▶ _Instructions for the task_
Your answer must be every line of the data that contains "lines".

^^^^

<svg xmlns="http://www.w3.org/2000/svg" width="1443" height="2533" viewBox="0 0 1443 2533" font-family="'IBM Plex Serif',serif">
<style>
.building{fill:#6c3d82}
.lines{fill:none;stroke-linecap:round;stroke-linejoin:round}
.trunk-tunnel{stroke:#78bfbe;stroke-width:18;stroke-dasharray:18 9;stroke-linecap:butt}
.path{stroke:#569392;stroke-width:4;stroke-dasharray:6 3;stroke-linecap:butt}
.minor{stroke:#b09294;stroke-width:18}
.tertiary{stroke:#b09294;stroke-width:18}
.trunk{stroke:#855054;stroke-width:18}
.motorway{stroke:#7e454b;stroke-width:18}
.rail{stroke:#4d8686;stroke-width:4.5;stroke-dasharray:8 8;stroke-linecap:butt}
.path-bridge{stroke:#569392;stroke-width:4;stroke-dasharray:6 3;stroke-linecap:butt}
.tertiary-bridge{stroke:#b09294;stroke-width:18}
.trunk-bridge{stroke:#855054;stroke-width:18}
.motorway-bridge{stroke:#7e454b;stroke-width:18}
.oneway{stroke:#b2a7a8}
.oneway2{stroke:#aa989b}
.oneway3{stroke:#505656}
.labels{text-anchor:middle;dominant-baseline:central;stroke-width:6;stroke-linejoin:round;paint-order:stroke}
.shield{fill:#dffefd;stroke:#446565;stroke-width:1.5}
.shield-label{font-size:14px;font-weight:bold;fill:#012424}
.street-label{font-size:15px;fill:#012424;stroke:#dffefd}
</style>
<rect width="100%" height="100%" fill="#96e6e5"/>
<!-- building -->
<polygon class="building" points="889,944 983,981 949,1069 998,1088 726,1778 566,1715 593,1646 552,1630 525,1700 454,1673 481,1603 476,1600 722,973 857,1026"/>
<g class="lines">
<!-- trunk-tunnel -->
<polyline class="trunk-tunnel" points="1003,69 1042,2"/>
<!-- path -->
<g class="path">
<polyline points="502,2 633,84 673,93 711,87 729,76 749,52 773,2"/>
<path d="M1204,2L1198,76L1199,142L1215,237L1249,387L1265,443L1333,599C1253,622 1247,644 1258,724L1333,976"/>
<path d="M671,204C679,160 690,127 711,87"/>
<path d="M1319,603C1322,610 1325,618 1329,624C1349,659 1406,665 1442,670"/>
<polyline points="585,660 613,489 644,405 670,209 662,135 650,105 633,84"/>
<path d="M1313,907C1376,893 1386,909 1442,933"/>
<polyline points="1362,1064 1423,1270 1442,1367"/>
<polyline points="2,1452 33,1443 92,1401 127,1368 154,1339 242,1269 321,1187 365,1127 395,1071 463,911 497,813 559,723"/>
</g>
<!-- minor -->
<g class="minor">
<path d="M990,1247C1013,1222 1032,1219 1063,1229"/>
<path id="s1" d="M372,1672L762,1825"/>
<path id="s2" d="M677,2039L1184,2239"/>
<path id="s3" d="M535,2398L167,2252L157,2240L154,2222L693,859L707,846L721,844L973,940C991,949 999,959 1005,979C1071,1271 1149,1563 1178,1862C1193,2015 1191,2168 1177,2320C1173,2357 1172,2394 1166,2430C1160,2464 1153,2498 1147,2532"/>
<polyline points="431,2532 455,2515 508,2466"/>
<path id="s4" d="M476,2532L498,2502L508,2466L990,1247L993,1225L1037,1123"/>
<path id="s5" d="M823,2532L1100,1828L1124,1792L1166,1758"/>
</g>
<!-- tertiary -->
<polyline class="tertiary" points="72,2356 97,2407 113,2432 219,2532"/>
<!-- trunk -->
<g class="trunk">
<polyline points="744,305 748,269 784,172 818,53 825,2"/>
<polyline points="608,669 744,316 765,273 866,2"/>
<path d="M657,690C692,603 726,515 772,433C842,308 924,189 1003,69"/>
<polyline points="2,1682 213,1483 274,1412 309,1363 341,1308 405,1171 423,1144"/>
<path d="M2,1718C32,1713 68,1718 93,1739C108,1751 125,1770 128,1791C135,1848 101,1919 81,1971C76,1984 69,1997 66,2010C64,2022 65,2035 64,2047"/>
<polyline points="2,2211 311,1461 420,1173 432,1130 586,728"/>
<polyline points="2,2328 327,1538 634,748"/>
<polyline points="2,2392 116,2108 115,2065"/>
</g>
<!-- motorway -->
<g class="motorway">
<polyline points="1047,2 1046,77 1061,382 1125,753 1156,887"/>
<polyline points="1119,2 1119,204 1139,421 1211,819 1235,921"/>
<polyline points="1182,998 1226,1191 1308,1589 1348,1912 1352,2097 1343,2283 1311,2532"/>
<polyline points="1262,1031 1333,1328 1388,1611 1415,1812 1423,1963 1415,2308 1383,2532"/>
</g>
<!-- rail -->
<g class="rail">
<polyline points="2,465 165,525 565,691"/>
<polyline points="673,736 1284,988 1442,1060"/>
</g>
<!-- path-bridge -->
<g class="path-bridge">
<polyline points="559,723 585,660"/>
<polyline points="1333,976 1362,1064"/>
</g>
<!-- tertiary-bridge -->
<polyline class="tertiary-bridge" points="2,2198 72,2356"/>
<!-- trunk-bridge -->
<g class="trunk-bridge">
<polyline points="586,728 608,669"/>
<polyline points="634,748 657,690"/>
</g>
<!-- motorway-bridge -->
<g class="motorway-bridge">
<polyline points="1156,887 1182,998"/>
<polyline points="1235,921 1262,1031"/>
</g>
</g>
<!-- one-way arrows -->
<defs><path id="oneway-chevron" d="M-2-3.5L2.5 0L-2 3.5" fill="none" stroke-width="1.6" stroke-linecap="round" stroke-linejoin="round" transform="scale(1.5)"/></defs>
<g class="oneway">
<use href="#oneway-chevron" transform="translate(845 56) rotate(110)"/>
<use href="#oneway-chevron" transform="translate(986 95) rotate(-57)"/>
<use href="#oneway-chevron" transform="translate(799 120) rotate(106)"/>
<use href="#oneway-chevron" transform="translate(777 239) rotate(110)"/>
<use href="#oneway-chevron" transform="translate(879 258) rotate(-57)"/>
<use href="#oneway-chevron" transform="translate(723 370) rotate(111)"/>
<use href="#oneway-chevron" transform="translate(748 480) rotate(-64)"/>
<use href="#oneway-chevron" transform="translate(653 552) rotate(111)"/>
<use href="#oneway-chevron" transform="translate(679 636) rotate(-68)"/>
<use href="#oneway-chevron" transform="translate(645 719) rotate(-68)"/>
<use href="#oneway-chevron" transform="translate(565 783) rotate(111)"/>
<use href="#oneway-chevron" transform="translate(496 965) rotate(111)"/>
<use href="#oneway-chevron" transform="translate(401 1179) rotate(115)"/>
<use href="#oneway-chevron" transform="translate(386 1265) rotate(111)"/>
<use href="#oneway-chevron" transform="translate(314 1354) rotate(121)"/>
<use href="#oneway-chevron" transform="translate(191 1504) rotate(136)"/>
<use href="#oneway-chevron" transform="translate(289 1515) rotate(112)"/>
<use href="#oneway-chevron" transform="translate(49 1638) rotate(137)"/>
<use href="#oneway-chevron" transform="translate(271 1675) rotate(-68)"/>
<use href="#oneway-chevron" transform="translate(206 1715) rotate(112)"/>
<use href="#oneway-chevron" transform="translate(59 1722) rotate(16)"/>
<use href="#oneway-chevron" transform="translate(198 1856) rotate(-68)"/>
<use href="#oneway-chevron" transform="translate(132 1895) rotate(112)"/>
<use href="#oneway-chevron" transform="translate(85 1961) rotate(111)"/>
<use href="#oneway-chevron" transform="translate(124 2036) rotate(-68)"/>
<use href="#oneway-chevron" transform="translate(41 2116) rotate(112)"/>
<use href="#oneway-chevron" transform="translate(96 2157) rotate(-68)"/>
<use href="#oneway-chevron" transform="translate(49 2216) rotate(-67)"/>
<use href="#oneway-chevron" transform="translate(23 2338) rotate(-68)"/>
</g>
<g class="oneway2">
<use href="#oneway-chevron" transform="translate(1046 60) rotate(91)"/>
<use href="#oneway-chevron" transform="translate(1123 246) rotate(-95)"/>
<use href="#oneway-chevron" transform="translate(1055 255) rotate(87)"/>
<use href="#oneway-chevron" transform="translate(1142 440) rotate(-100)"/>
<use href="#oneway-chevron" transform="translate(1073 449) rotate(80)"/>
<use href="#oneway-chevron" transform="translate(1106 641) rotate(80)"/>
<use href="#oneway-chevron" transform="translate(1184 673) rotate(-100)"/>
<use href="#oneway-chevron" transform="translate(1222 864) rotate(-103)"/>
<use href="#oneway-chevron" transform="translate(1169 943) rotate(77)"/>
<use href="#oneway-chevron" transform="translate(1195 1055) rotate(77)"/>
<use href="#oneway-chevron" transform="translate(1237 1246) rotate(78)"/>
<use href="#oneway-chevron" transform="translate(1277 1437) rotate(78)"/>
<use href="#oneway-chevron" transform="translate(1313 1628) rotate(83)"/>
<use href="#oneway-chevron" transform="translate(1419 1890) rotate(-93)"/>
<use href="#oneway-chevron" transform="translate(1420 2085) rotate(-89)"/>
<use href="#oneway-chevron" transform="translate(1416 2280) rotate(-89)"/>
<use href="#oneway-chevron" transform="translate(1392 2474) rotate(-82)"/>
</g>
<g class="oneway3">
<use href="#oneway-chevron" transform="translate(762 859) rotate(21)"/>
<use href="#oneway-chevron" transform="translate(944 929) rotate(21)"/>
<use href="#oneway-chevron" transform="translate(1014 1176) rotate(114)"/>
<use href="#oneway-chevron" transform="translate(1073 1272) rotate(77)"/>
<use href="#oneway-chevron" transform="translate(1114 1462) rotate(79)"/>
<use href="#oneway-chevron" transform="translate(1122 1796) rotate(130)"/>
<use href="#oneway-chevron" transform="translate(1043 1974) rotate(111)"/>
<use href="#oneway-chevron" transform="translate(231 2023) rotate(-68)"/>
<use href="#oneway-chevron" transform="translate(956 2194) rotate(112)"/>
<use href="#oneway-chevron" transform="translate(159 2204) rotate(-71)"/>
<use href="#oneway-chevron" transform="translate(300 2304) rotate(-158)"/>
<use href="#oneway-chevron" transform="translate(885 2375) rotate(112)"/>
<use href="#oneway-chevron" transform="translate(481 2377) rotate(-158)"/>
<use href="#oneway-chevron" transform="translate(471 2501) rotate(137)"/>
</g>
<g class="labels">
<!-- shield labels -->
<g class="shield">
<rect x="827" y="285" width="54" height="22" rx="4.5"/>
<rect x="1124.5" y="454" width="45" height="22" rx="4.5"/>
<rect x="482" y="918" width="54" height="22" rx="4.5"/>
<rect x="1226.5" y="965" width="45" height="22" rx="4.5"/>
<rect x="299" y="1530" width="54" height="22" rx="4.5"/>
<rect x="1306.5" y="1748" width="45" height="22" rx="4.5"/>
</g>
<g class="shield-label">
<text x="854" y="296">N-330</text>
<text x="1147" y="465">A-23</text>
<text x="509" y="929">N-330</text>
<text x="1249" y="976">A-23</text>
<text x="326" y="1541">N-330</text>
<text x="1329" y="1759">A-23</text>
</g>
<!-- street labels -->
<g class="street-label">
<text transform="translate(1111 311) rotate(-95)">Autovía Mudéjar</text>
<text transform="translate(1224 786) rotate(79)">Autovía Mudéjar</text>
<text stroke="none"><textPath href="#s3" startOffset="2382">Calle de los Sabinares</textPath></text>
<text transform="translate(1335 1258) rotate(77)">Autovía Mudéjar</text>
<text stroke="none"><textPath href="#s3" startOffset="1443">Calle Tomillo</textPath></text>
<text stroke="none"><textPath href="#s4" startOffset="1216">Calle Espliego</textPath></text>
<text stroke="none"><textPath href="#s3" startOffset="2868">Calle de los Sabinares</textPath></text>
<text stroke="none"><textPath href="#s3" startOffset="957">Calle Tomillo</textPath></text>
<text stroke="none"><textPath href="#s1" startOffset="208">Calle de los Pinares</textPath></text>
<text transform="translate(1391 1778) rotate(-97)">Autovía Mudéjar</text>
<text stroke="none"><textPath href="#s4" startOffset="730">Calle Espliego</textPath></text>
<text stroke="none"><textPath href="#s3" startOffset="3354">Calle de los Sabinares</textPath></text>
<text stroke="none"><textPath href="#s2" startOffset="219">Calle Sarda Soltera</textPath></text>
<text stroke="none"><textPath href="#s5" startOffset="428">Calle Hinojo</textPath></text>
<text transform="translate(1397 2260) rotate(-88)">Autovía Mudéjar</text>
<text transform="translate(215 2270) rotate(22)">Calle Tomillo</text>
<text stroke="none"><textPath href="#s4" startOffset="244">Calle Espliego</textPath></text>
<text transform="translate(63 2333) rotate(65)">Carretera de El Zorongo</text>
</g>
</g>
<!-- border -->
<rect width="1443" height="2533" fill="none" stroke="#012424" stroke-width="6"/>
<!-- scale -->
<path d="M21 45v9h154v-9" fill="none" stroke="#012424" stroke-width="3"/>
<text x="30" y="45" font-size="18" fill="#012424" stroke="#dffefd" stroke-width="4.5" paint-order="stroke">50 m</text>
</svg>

^^^^

▶ _Problem solution_
.lines{fill:none;stroke-linecap:round;stroke-linejoin:round}
<g class="lines">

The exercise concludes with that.